Serious question for determination

The submissions satisfy me that, if the matter does proceed to final determination, there is a serious legal question to be determined regarding whether it is just and equitable that the body corporate pay for the cost of retiling the lot 16 balcony.

An owner of a lot must maintain their lot in good condition (Accommodation Module, 119(2)). Normally this would mean that a lot owner is responsible for retiling their own balcony. It is no excuse to say that the developer never tiled it properly in the first place. Rather the owner must normally fix the problem and seek any financial redress from the developer.

On the other hand, the body corporate has a responsibility to maintain the roofing membrane in good condition (Accommodation Module, 108(2)(a)(iii)). If damage to tiling was caused by the body corporate performing work on the membrane or the failure of the tiling was caused by a failure of the waterproofing membrane then it might be just and equitable that the body corporate pay for the cost of retiling.

In the present circumstances, the body corporate and respondent appear to be in agreement that retiling is necessary and on the type of retiling that should occur. Alternatively, it might be just and equitable that the cost is split between the owner of lot 16 and the body corporate. However, if the tiling was always defective and there is no evidence that any actions or failures of the body corporate have contributed to the need for retiling then it is arguable that it is not just and equitable that the body corporate pay the cost of retiling. The applicant has therefore raised a serious question for determination about whether the respondent should contribute part or all of the costs of retiling.

Inconvenience from an interim order

The applicant has established some justification for an interim order prohibiting the tiling from proceeding pending a final determination of the dispute.

However, it is possible that the applicant will not succeed in gaining any final orders and it would be inconvenient for the body corporate to be subject to an interim order prohibiting the work if the decision of owners was ultimately allowed to stand.

In particular, there is obviously agreement between the body corporate and the owner of lot 16 that the work needs to be done. There are also submissions to the effect that the tiling is necessary to minimise damage that is likely to be caused when the wet season commences, as early as November. I also note that the applicant failed to lodge their application to stop the work until 25 September 2006 even though the applicant would presumably have had notice of the proposal in August when it was listed as a motion for the upcoming meeting.

In the circumstances, I am not willing to make an interim order preventing the body corporate from performing the retiling.

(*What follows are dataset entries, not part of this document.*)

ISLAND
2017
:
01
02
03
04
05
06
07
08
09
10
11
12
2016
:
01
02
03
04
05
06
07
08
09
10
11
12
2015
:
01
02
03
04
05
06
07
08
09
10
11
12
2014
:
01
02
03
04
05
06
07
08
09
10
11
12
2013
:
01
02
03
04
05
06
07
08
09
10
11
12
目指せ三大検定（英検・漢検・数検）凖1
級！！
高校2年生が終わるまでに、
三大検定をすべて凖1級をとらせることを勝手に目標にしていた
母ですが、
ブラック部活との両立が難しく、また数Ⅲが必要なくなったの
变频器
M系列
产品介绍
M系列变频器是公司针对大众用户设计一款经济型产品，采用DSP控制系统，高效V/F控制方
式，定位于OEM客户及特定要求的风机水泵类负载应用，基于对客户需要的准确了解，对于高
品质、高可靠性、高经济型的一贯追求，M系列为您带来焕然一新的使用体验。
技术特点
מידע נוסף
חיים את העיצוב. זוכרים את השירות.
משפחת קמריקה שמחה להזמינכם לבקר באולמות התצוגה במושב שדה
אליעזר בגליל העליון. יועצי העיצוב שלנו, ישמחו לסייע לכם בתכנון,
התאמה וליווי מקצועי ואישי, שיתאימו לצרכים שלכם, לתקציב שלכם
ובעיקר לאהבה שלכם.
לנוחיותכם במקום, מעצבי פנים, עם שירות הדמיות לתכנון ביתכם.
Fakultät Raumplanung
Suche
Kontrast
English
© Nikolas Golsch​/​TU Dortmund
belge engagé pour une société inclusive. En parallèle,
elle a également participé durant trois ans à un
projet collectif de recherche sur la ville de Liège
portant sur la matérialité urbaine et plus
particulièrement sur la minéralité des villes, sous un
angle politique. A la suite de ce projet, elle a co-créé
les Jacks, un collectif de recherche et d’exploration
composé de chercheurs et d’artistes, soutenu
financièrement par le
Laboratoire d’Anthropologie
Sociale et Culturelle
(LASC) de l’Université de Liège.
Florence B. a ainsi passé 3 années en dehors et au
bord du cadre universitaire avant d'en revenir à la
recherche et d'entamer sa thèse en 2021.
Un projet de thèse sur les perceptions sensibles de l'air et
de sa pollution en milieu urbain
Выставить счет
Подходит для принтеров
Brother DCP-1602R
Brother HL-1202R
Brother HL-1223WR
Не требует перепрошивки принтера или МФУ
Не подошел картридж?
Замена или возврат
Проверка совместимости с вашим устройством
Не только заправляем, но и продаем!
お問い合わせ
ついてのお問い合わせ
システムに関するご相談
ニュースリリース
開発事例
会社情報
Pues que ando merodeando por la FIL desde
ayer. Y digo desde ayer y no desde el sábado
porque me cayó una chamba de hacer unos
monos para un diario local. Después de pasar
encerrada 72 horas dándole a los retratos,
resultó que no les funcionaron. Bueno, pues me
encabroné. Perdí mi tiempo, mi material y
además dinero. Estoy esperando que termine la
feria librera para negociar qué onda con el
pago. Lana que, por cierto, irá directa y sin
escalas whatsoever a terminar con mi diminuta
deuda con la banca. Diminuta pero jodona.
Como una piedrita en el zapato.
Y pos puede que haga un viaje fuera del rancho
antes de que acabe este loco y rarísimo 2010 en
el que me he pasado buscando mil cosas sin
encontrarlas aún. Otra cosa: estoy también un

However, if the retiling proceeds then I do wish to put the respondent on notice that a final order may result in a reapportionment of the costs of retiling on a just and equitable basis so that the respondent pays more than just its contribution according to the special levy agreed pursuant to motion 8.

Order

For these reasons, the application for interim orders is dismissed.

The application will be allowed to proceed to submissions and a final determination in the normal course.